Published On: Tue, Aug 2nd, 2016

L’usage de la vidéoconférence et le droit des accusés, abordés par le bureau du DPP

 

L'usage de la vidéoconférence et le droit des accusés, abordés par le bureau du DPPLa newsletter de juillet 2016 du bureau Directeur de poursuites publiques (DPP) fait état de deux sujets, soit l’usage de la vidéoconférence pour permettre aux enfants victimes d’abus sexuels de témoigner contre leurs agresseurs et le droit des accusés.

Me Zaynah Essop, State Counsel au bureau du DPP, a rédigé un article dans lequel il aborde la justesse de l’article 161 B de la Courts Act qui fait mention de la possibilité pour les victimes d’abus sexuels de déposer via la vidéoconférence. Ce dernier estime également que le nombre de cas de délits sexuels commis sur des enfants est en hausse et rajoute que dans bon nombre de ces cas, les auteurs de ces actes sont des personnes proches des victimes. La protection de ces jeunes victimes est donc une nécessité. Me Zaynah Essop souligne également le fait qu’il ne faut pas confronter directement l’enfant directement à son agresseur en cour, car cela ressemblerait à un « second viol » ou une « seconde victimisation » de l’enfant, d’où la solution d’utiliser la vidéoconférence.

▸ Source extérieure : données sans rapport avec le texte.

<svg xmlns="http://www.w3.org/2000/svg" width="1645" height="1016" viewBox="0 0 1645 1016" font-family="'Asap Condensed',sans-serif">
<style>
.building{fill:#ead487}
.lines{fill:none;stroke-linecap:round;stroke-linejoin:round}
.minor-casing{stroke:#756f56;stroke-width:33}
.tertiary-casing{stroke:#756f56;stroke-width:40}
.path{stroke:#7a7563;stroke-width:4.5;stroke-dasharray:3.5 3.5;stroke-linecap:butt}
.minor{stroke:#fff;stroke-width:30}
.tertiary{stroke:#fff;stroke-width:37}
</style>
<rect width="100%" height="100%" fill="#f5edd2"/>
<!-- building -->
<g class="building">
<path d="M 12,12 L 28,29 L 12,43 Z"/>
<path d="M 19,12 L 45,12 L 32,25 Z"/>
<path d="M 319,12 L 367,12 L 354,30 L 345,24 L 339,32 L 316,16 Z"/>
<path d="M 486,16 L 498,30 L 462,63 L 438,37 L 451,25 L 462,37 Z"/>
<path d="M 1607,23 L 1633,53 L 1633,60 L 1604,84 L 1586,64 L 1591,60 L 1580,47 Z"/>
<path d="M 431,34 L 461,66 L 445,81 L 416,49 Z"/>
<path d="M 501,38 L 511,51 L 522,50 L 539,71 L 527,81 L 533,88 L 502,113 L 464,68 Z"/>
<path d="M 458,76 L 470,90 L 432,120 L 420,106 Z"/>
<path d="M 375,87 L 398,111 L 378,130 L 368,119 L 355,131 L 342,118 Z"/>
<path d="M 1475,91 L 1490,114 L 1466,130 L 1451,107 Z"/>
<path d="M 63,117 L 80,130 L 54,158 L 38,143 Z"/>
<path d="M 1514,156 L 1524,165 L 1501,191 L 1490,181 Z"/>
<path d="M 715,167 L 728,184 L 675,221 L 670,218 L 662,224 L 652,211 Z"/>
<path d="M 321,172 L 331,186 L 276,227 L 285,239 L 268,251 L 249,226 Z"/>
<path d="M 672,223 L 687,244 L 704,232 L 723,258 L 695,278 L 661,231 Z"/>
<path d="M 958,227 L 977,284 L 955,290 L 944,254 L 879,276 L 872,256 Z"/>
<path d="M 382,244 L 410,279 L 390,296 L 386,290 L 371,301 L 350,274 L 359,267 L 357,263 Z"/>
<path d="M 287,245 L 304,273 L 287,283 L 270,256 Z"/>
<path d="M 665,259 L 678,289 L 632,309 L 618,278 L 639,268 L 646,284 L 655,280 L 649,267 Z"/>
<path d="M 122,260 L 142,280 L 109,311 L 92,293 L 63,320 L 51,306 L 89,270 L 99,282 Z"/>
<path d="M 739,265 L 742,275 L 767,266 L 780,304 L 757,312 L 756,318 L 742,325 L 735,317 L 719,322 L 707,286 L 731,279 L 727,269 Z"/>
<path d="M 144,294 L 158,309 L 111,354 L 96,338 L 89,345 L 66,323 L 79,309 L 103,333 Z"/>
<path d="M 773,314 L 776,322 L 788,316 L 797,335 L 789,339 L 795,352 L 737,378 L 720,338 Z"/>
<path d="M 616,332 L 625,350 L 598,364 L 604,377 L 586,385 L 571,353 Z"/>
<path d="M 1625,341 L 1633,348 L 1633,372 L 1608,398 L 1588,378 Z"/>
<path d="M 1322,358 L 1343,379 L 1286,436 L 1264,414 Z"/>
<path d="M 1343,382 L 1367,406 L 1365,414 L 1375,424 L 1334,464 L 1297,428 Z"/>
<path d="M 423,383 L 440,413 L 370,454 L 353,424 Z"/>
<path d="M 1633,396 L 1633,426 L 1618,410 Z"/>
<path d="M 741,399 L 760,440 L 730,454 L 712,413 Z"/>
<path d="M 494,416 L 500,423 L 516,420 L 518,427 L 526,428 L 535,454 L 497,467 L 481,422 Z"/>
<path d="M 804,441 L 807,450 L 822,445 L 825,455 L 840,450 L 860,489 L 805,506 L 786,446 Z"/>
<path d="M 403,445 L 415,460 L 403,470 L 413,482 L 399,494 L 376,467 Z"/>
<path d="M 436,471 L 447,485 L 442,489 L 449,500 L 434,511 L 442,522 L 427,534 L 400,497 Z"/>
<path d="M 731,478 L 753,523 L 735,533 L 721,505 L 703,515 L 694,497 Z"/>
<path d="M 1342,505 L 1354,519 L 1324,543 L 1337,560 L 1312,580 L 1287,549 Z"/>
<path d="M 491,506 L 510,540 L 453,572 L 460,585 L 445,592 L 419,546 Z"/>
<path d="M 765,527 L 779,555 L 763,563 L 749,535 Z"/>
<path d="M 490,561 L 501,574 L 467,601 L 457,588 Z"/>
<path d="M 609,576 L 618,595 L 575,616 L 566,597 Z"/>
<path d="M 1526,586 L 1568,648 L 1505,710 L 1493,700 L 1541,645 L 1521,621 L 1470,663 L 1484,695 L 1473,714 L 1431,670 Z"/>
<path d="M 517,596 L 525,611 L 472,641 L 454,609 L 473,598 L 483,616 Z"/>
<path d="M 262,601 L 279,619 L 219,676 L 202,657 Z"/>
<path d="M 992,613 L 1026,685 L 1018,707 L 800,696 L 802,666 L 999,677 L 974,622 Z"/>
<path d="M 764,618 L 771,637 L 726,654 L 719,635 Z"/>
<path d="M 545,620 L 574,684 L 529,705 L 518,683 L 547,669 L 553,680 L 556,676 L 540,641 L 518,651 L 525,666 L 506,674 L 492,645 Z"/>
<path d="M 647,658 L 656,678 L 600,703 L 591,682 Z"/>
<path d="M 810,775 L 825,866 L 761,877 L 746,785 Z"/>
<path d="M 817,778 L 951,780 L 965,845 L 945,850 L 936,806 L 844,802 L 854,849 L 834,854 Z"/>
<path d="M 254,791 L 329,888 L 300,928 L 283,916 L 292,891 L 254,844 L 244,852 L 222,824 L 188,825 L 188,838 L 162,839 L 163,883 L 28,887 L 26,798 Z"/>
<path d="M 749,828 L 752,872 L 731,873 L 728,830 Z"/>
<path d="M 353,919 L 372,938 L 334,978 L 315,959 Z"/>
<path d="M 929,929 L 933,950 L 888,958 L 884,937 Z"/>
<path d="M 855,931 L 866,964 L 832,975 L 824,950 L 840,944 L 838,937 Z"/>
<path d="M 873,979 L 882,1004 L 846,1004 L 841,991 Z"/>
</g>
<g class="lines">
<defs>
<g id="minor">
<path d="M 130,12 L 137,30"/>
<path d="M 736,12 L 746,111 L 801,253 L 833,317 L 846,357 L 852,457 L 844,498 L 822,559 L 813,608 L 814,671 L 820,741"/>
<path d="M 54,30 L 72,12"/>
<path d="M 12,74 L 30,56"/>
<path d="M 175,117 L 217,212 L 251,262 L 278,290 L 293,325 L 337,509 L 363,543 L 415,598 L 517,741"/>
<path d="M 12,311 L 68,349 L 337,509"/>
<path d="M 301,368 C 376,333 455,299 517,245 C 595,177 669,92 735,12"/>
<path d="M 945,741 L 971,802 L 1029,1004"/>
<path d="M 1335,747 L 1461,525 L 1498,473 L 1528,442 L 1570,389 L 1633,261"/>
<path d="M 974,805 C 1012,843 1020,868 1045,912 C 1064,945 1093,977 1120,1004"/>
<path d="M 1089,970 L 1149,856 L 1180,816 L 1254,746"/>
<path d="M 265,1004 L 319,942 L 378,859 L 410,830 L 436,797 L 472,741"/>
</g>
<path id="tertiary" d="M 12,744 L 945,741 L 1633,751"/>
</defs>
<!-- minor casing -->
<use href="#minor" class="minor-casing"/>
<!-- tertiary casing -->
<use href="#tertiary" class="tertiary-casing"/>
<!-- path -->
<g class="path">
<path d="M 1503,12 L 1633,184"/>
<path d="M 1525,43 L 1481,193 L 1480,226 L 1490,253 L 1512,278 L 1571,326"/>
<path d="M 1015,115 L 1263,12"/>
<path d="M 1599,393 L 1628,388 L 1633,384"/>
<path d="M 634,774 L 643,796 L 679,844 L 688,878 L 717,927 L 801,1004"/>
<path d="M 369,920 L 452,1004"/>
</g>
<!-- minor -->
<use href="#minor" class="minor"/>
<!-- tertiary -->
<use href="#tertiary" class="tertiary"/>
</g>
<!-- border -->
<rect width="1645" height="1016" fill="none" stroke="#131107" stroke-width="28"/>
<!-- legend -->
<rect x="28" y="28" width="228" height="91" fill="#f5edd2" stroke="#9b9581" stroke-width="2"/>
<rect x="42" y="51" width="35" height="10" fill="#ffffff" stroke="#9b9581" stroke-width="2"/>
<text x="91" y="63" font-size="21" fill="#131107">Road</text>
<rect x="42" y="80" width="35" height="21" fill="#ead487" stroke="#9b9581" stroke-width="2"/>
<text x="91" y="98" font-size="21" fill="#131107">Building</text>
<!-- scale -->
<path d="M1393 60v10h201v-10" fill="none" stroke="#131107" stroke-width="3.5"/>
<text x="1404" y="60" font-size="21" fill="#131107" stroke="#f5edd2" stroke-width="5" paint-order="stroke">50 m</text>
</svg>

Autre point abordé, est le droit des accusés. La cour se doit de pratiquer un exercice d’équilibre entre le droit de l’accusé à un procès équitable comme l’article 10 de la Constitution, le stipule. De plus, l’alinéa 10 (2) prévoit que tout accusé « doit avoir la facilité de contre-interroger tout témoin assigné par la poursuite contre lui.»